#### TAREAS PENDIENTES
1. Según el fragmento sobre el propósito en el servicio público, ¿qué nombre le da Henry Mintzberg al propósito?
2. Traduce al inglés la oración "Luego entonces, el propósito no es una consigna." del fragmento sobre el propósito en el servicio público.
3. Prolonga el fragmento sobre el propósito en el servicio público a partir de su última oración.

[FRAGMENTO DEL DOCUMENTO]

Desde la teoría organizacional, el propósito puede entenderse como el vector normativo que orienta tanto la toma de decisiones como la cohesión y entendimiento de quienes la implementan. Henry Mintzberg lo llama “la ideología organizacional”, y sostiene que cuando esta se diluye, la organización entra en entropía: en un desorden organizacional y funcional. En el servicio público, esto se traduce en decisiones sin norte, en políticas sin destinatario, en burocracia tan robusta como infructuosa y falta de impacto.

Luego entonces, el propósito no es una consigna. Es una práctica efectiva que surge de la consciencia del deber fundamental. Luego entonces, no se expresa en abstracciones ni retóricas, sino en preguntas operativas:

– ¿Esta decisión mejora el acceso a derechos?

– ¿Este documento resuelve un problema público?

– ¿Esta acción fortalece la confianza institucional?

– ¿Priorizar esta actividad me aleja o acerca de los objetivos fundamentales?

En el INAI, por ejemplo, el propósito era claro: garantizar el derecho de acceso a la información y la protección de los datos personales. Pero tales propósitos debían traducirse en productos normativos, en resoluciones técnicas, en estrategias de comunicación. Todo lo que buscará otro fin era una trampa: malgastar recursos humanos y financieros en las periferias de estos propósitos anulaban la capacidad institucional de lograr los objetivos esenciales.

Y ahí es donde muchos funcionarios se pierden: confunden a la rigurosidad de los mecanismos con el fin, el procedimiento con el sentido, el formalismo con los resultados. El propósito no se defiende o persigue con la operatividad minuciosa, sino con la efectiva, que es distinto. No pocas veces, la ineficacia se disfraza de estrictos y sobrados procedimientos. Pero no hay justificación para al distanciamiento de los propósitos: la burocratización de procesos no siempre es igual al fortalecimiento de los medios para alcanzar los fines.

[/FRAGMENTO DEL DOCUMENTO]
[EXTRACTOS DE DATOS]

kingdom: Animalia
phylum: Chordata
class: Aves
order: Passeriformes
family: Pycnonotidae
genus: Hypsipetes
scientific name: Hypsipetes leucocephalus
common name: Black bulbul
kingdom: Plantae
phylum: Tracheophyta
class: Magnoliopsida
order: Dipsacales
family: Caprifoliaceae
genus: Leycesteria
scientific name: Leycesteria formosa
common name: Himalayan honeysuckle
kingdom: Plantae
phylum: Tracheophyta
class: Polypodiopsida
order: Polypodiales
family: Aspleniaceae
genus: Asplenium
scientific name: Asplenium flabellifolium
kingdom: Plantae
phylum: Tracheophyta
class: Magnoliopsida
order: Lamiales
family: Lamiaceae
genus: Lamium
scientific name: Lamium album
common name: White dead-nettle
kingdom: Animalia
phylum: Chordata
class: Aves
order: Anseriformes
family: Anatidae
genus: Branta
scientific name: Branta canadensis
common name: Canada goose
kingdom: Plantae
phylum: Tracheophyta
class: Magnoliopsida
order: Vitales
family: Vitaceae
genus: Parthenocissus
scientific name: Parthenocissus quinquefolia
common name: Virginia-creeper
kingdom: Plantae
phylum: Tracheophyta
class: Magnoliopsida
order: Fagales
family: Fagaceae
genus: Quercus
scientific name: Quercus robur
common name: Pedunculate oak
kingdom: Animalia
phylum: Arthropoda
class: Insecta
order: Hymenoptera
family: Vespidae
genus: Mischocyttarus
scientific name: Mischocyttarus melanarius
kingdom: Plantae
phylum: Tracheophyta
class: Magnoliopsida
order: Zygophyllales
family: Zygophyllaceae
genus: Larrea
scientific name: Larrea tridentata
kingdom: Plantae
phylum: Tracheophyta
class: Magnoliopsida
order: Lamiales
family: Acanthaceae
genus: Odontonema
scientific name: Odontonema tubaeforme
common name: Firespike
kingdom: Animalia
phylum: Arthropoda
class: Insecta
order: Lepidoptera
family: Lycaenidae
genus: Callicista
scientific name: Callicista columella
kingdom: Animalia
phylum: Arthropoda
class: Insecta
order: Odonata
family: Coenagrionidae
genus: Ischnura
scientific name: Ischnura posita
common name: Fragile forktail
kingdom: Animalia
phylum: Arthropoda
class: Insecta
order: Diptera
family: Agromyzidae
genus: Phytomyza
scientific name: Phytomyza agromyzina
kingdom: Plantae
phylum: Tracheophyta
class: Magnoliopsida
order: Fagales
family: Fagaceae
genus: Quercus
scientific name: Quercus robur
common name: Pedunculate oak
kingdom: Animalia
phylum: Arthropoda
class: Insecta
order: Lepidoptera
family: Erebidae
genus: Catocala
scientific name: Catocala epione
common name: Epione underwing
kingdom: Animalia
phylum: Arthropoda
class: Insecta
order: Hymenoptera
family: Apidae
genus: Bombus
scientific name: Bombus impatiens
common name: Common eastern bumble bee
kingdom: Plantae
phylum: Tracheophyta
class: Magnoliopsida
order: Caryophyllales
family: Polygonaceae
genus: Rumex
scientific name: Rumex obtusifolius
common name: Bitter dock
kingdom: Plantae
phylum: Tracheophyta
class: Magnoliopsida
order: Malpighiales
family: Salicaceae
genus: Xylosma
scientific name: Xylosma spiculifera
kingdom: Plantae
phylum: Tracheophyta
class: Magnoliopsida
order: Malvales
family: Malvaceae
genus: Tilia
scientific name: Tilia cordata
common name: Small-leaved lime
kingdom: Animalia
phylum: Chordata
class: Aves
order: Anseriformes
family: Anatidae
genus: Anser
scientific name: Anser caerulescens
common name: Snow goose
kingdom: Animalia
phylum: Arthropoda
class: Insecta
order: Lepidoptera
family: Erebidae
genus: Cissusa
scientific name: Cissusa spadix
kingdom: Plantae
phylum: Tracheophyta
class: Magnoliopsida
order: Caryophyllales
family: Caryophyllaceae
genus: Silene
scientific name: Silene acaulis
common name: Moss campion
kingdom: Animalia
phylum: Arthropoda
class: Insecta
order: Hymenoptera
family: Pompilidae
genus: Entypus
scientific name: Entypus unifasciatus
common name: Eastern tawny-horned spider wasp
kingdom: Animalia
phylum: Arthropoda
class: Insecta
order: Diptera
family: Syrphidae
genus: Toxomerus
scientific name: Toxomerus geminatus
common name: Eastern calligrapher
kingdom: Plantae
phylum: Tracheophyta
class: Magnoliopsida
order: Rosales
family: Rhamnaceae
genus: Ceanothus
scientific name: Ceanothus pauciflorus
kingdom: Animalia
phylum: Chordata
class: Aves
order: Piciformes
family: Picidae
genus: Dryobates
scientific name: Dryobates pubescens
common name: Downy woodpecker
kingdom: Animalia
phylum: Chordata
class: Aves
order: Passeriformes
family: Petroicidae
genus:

[/EXTRACTOS DE DATOS]

#### TUS RESPUESTAS ESCRITAS
1. Lo llama "la ideología organizacional".

2. So then, purpose is not a slogan.

3.
Podríamos enumerar al menos cinco tentaciones que nos desvían y amordazan el propósito:

1. El cinismo institucional: cuando se asume que nada cambia, que todo está podrido. Es el síntoma de la fatiga ética.

2. El protagonismo disfuncional: cuando el servidor público busca visibilidad antes que eficacia. Es la distorsión del ego.

3. La comodidad burocrática: cuando se normaliza la mediocridad como estándar. Es la renuncia silenciosa amparada en el “así ha sido siempre”. Es el síntoma de inercia histórica.

4. El método sin desenlace: cuando los mecanismos se convierten en laberintos que impiden lograr los propósitos. Es el síntoma de la técnica sin criterio.

5. La vocación desbordada: cuando las ganas arrollan los entornos, lo que, a su vez, limita los objetivos. Es la voluntad sin mesura.

Superar estas tentaciones exige una ética de la responsabilidad, como la que propone Max Weber: actuar no solo por convicción, sino por conciencia de las consecuencias. En el servicio público, esto implica entender que cada decisión tiene impacto, que cada omisión tiene costo, que cada documento es un acto político.

Esta es la primera de diez entregas. Cada una abordará una lección que, en su momento, fue intuición, pero que hoy puede ser formulada como principio. En la siguiente entrega exploraremos la pregunta de: ¿qué significa ser profesional en el servicio público?, desde la puntualidad hasta la confiabilidad, desde el orden hasta la paciencia. Porque la profesionalidad no es un atributo decorativo, sino la personificación misma de la institucionalidad.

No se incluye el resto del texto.